For anyone fighting a Scourge Behemoth, it means your options for destroying it are a lot more varied than if you were fighting say a PHR Behemoth. However, for Scourge players, it also opens up the “valuable target” list dramatically. Thanks to its abundance of weapons and stomping on things, the Scourge Behemoth can happily go after lighter armour and still be stopping its opponents from hurting it.
If that Resilient is turning into a bit of a problem, then targeting the Hull first is a good idea. It doesn’t lower its Armour like the PHR Behemoth, but removes that special rule, allowing your high Energy weapons to score criticals normal. Having frequently been on the Scourge’s side during playtesting, I can tell you that it takes a long time to cripple the Hull, but once it’s gone, it can go sideways for Scourge players very quickly!
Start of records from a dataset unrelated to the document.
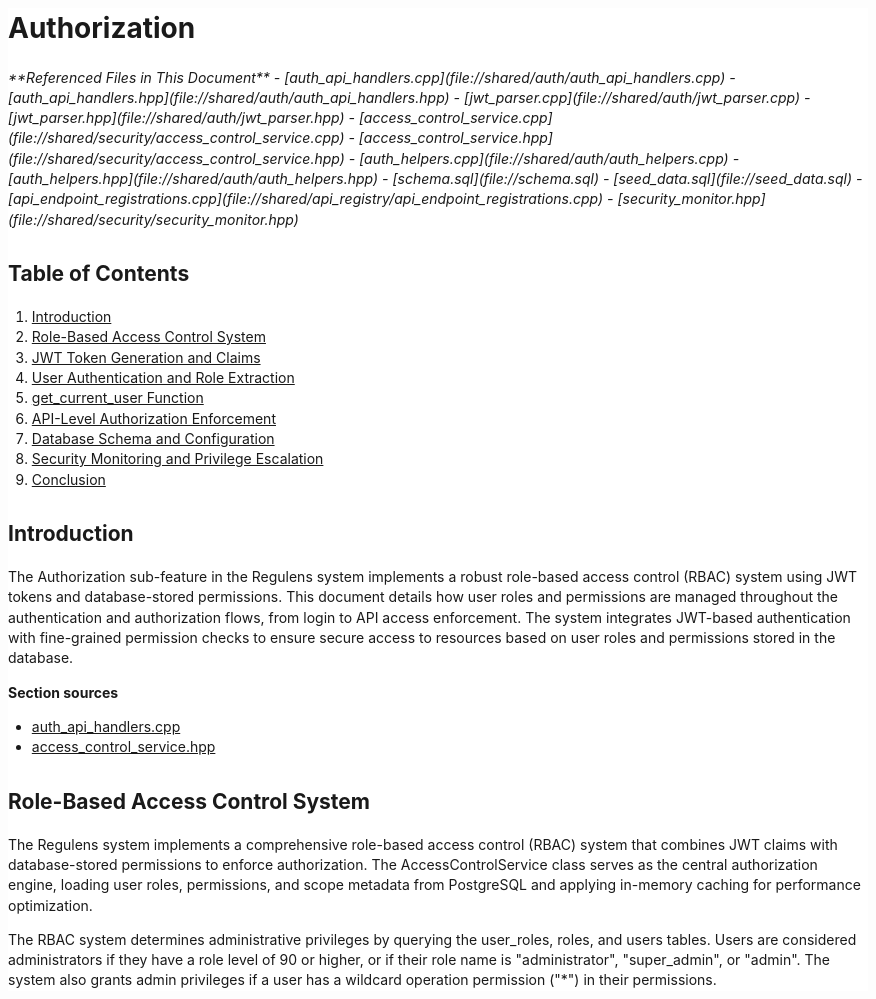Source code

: # Authorization

<cite>
**Referenced Files in This Document**   
- [auth_api_handlers.cpp](file://shared/auth/auth_api_handlers.cpp)
- [auth_api_handlers.hpp](file://shared/auth/auth_api_handlers.hpp)
- [jwt_parser.cpp](file://shared/auth/jwt_parser.cpp)
- [jwt_parser.hpp](file://shared/auth/jwt_parser.hpp)
- [access_control_service.cpp](file://shared/security/access_control_service.cpp)
- [access_control_service.hpp](file://shared/security/access_control_service.hpp)
- [auth_helpers.cpp](file://shared/auth/auth_helpers.cpp)
- [auth_helpers.hpp](file://shared/auth/auth_helpers.hpp)
- [schema.sql](file://schema.sql)
- [seed_data.sql](file://seed_data.sql)
- [api_endpoint_registrations.cpp](file://shared/api_registry/api_endpoint_registrations.cpp)
- [security_monitor.hpp](file://shared/security/security_monitor.hpp)
</cite>

## Table of Contents
1. [Introduction](#introduction)
2. [Role-Based Access Control System](#role-based-access-control-system)
3. [JWT Token Generation and Claims](#jwt-token-generation-and-claims)
4. [User Authentication and Role Extraction](#user-authentication-and-role-extraction)
5. [get_current_user Function](#get_current_user-function)
6. [API-Level Authorization Enforcement](#api-level-authorization-enforcement)
7. [Database Schema and Configuration](#database-schema-and-configuration)
8. [Security Monitoring and Privilege Escalation](#security-monitoring-and-privilege-escalation)
9. [Conclusion](#conclusion)

## Introduction
The Authorization sub-feature in the Regulens system implements a robust role-based access control (RBAC) system using JWT tokens and database-stored permissions. This document details how user roles and permissions are managed throughout the authentication and authorization flows, from login to API access enforcement. The system integrates JWT-based authentication with fine-grained permission checks to ensure secure access to resources based on user roles and permissions stored in the database.

**Section sources**
- [auth_api_handlers.cpp](file://shared/auth/auth_api_handlers.cpp#L0-L46)
- [access_control_service.hpp](file://shared/security/access_control_service.hpp#L0-L42)

## Role-Based Access Control System
The Regulens system implements a comprehensive role-based access control (RBAC) system that combines JWT claims with database-stored permissions to enforce authorization. The AccessControlService class serves as the central authorization engine, loading user roles, permissions, and scope metadata from PostgreSQL and applying in-memory caching for performance optimization.

The RBAC system determines administrative privileges by querying the user_roles, roles, and users tables. Users are considered administrators if they have a role level of 90 or higher, or if their role name is "administrator", "super_admin", or "admin". The system also grants admin privileges if a user has a wildcard operation permission ("*") in their permissions.
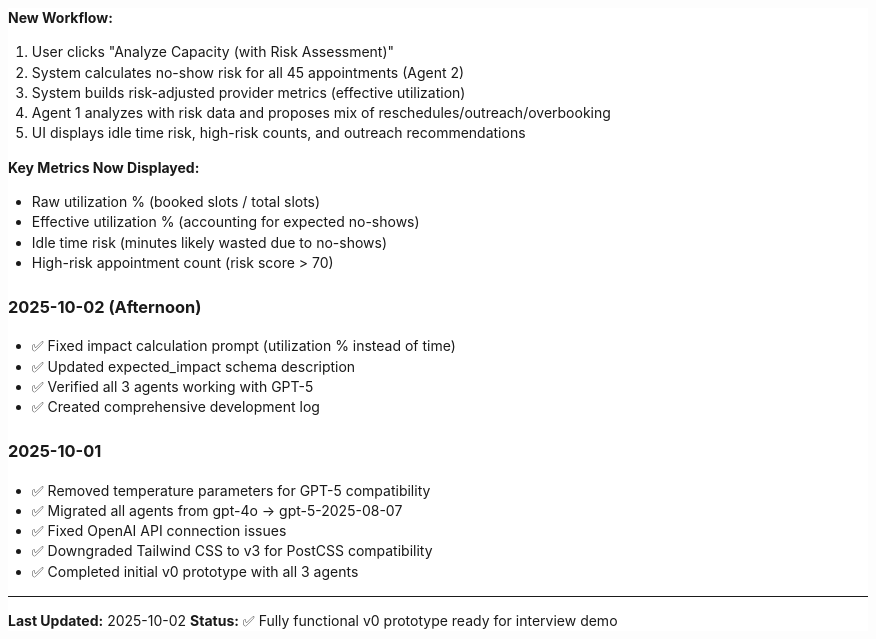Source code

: **New Workflow:**
1. User clicks "Analyze Capacity (with Risk Assessment)"
2. System calculates no-show risk for all 45 appointments (Agent 2)
3. System builds risk-adjusted provider metrics (effective utilization)
4. Agent 1 analyzes with risk data and proposes mix of reschedules/outreach/overbooking
5. UI displays idle time risk, high-risk counts, and outreach recommendations

**Key Metrics Now Displayed:**
- Raw utilization % (booked slots / total slots)
- Effective utilization % (accounting for expected no-shows)
- Idle time risk (minutes likely wasted due to no-shows)
- High-risk appointment count (risk score > 70)

### 2025-10-02 (Afternoon)
- ✅ Fixed impact calculation prompt (utilization % instead of time)
- ✅ Updated expected_impact schema description
- ✅ Verified all 3 agents working with GPT-5
- ✅ Created comprehensive development log

### 2025-10-01
- ✅ Removed temperature parameters for GPT-5 compatibility
- ✅ Migrated all agents from gpt-4o → gpt-5-2025-08-07
- ✅ Fixed OpenAI API connection issues
- ✅ Downgraded Tailwind CSS to v3 for PostCSS compatibility
- ✅ Completed initial v0 prototype with all 3 agents

---

**Last Updated:** 2025-10-02
**Status:** ✅ Fully functional v0 prototype ready for interview demo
Both the Legs and Weapons are great targets as well. With 5 Damage Points each, you can pass those Damage Thresholds relatively easily, and unlike the PHR Behemoth, taking out the legs also takes out some weapons! If the Seeker Lashes are proving to be too much to take, then destroying the legs is a good idea. Unfortunately for its does, the Scourge Behemoth has enough tentacles to keep moving even when you’ve blasted the legs to pieces. Indeed, destroying them all only halves its Move distance.
As for weapons, I’m not sure which are the best to destroy! The Scourge Behemoth is quite unique because every one of its three weapons is deadly in its own right. Between the three, there aren’t really any “best” choices to destroy. The Arc Maw and Bio-Cannon are great at dealing with groups of enemies, while the Heavy Plasma Cannons and Static Accelerators excel at taking out heavy armour. It all depends on how the game plays out!
As with the PHR Behemoth (and all other Dropzone units), the stats for the Tyrant and Dictator will be available both on the Dropzone Army Builder and as stat sheets in the Resources section. And as with the PHR one, there are also some optional extra sheets for keeping track of damage.
In fact, we’ve made two styles for each Behemoth, so you can choose which one you like using best! This version has a gorgeous picture of the miniature, which should help to give some ideas for posing. The arms come in three pieces as well, so it’s not just the tentacles you can pose!
Both Behemoths will be available to pre-order later today! It’s an exciting day for Dropzone, that’s for sure!